If a child support agreement was part of your divorce, a judge may have based payment amounts on your income, your ex-spouse’s income and the needs of your children, among other factors.
However, as your children grow and you and your former spouse face new life and career challenges, you may find that your original child support order no longer makes financial sense. In New Jersey, you may be able to make a post-divorce modification to support payment amounts if your family’s circumstances have changed substantially.
1. When might modification be possible?
You may be able to alter your current child support order if you, your ex-spouse or your children have experienced major life changes that make the current amounts unfair or unworkable. Examples of significant changes may include an increase or decrease in income, changes to custody or visitation schedules, remarriage or new educational, care or medical needs on the part of your children.
2. Which parent can request a change?
Either you or your spouse may request that the court review and potentially modify child support amounts. Depending on current state guidelines, a judge may raise or lower payments, or the court may keep payments the same.
3. Can you make an informal modification?
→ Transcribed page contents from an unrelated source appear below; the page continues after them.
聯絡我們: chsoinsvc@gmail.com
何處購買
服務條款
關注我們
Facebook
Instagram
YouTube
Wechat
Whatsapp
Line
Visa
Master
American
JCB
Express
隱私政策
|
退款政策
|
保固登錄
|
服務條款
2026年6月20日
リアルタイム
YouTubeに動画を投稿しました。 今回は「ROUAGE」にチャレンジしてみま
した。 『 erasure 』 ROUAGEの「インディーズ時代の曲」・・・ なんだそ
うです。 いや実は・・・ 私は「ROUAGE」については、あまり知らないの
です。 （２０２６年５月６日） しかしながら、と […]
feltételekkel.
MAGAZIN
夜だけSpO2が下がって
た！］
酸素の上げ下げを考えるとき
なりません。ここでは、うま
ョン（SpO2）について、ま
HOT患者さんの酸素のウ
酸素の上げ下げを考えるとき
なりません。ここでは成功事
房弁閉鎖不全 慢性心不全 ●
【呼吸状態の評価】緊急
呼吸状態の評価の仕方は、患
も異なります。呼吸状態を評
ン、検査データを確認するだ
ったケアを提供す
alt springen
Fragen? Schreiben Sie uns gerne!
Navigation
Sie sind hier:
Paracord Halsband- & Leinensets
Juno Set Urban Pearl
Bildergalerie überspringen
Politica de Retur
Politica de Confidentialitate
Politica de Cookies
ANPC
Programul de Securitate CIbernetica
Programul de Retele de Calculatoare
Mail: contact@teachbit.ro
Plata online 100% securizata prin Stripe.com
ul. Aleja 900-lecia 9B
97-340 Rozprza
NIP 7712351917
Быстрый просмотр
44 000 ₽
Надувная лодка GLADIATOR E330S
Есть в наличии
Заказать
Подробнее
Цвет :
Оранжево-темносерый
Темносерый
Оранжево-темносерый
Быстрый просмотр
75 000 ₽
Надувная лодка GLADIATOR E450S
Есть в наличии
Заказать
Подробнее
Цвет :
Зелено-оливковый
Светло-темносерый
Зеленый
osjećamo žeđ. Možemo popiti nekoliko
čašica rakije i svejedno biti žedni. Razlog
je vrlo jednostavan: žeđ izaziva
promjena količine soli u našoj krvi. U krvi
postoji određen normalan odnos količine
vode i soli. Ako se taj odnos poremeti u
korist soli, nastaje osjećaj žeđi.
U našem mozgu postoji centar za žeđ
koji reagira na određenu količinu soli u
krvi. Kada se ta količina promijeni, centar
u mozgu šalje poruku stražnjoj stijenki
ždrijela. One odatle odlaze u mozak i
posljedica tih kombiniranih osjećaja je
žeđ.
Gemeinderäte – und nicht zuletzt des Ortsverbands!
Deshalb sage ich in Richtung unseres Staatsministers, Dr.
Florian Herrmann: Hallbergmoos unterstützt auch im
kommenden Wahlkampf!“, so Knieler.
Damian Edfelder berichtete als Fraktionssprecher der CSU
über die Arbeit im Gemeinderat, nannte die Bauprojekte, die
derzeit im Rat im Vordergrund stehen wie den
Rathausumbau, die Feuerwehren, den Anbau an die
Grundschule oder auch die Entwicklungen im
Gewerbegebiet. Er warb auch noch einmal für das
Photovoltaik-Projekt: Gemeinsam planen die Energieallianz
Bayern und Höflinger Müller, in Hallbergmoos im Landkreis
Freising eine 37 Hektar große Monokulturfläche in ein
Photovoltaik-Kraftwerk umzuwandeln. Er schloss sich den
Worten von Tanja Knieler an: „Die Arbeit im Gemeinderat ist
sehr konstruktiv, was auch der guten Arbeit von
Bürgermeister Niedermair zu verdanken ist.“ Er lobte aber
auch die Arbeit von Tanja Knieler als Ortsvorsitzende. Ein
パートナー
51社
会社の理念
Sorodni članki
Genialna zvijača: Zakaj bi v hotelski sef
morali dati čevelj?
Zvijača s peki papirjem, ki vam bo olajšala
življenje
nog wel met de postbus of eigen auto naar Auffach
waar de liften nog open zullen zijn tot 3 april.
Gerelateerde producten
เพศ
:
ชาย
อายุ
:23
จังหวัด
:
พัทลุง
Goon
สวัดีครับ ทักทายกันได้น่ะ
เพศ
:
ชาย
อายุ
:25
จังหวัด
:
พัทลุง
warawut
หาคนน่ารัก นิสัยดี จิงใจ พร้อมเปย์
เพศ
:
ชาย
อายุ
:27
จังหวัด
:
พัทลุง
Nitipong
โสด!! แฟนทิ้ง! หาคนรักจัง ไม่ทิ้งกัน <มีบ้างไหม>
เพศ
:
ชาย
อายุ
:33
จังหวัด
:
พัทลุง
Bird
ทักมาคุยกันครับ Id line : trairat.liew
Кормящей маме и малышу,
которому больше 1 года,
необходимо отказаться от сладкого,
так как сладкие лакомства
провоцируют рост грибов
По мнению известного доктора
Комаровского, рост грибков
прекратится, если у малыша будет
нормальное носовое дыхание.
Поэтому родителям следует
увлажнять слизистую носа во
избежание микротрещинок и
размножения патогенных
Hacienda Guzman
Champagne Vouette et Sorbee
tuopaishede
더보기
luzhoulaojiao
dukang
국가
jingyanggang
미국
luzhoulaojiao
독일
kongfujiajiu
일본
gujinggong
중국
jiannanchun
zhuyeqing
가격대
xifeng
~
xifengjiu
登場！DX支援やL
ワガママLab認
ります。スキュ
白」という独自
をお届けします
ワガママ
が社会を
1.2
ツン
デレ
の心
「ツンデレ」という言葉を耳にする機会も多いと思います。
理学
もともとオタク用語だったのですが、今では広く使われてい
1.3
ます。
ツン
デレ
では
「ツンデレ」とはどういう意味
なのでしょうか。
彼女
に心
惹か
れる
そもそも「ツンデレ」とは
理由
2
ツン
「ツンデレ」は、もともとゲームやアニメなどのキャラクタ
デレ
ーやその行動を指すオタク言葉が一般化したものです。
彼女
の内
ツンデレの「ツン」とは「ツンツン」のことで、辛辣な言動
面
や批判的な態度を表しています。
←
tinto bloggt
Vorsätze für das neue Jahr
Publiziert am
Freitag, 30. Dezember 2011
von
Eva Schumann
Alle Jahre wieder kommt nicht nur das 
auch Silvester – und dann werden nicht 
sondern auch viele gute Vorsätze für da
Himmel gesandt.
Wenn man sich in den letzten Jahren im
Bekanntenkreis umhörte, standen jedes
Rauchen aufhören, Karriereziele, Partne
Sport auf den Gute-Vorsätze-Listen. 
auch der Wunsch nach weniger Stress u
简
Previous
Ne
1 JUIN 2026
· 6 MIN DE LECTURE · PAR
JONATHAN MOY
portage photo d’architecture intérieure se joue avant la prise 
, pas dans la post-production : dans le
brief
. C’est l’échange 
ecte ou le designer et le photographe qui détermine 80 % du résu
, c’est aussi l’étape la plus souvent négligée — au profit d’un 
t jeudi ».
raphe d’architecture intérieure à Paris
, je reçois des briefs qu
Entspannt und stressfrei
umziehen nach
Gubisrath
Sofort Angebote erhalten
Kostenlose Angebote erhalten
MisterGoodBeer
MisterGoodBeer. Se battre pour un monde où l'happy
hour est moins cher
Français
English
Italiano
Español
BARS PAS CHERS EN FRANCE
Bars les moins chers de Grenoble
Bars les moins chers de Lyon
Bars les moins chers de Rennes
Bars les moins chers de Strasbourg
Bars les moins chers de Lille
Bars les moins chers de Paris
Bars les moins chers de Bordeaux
If you are on relatively good terms, you and your former spouse may want to try to come to an informal agreement about increasing, decreasing or discontinuing support payments. However, it is important to keep in mind that, without court approval, any new agreement may not be legally binding or enforceable.
Whether you are the receiving parent or the paying parent, it may be important to seek modification within a short time of experiencing a major life change. While the court may agree to changes, the original order will remain in effect until a judge approves the modification.